Retailers Continue To Feel Brunt Of E-Tail, Changing Shopping Habits
J.Crew Group is moving forward with plans to close about 20 J.Crew and factory stores in 2019, adding to the net closure of 34 stores last year. There is a J. Crew store at the Shops of Nanuet but the company will not specify which store are being shuttered.
“We will continue to opportunistically rationalize our J.Crew and factory store fleet,” said CFO Vincent Zanna on an earnings call last week. The company is focused on fueling growth at its more successful Madewell brand (which it is considering spinning off into a separate publicly-traded company, it said last month) and in the first quarter of the year, it opened 10 Madewell stores and one J. Crew store. The retailer shuttered its Soho location in December 2017 after more than 20 years in the space.

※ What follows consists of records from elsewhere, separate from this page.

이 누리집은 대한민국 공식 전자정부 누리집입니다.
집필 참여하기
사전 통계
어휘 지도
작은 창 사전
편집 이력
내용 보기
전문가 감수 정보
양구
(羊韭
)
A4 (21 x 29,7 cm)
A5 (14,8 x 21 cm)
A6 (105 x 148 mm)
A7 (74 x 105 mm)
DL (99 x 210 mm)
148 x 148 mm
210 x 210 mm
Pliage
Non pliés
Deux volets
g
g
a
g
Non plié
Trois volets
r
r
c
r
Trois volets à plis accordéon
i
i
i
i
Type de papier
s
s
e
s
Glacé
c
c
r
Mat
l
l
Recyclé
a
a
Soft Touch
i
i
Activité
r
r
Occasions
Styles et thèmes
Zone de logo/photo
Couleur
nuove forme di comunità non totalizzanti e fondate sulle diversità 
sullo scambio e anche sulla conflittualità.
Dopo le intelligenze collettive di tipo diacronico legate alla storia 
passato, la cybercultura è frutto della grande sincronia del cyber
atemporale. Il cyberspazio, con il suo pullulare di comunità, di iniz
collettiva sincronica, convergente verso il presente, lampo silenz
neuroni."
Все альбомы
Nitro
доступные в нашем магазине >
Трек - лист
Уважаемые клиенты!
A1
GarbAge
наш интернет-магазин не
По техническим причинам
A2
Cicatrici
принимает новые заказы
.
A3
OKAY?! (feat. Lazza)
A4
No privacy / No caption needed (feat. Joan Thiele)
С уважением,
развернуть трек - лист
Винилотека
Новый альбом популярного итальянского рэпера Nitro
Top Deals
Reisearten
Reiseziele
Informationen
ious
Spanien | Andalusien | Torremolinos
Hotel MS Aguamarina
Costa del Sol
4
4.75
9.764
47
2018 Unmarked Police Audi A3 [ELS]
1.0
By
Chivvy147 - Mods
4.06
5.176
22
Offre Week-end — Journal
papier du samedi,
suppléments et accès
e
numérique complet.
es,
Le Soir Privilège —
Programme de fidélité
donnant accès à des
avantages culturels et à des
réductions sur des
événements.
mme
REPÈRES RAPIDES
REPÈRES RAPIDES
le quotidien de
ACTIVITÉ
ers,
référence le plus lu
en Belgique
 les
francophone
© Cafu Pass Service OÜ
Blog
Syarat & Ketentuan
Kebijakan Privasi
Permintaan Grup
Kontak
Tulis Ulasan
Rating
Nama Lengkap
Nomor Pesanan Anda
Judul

Abercrombie is far from alone in its decision to downsize: More than 7,150 store closures have been announced by U.S. retailers so far in 2019, according to retail advisory Coresight Research. That’s more than the 5,524 closures announced in all of 2018, and the year isn’t even halfway through.
Hollister’s massive four-story flagship has been an icon of Manhattan’s Soho neighborhood since it opened in 2009, but this summer it will close its doors as part of parent company Abercrombie & Fitch’s efforts to improve its profitability.
The closure — which is planned for the second quarter of fiscal 2019 — will be followed by two others: an A&F flagship in Milan, Italy by the end of the year, and another in Fukuoka, Japan in fiscal 2020. Factoring in recently shuttered flagships in Hong Kong and Copenhagen, the company said it will have reduced its physical footprint by over 140,000 square feet — expensive real estate that it said had below average productivity.
“Flagship business is a drag on top line and bottom line,” said CFO Scott Lipesky on a conference call Wednesday, adding that investors should expect further closure announcements in the future. “Given the delicate nature of exit negotiations, we are not prepared to discuss details of potential future closures at this time.”
CEO Fran Horowitz said the company plans to transition to “smaller, more omnichannel spaces” that are better integrated with the retailer’s digital offerings as part of its efforts to improve margins. “Looking ahead, we do expect additional closures through a combination of natural lease expirations, the exercise of pickup clauses and negotiation with our landlords,” she said.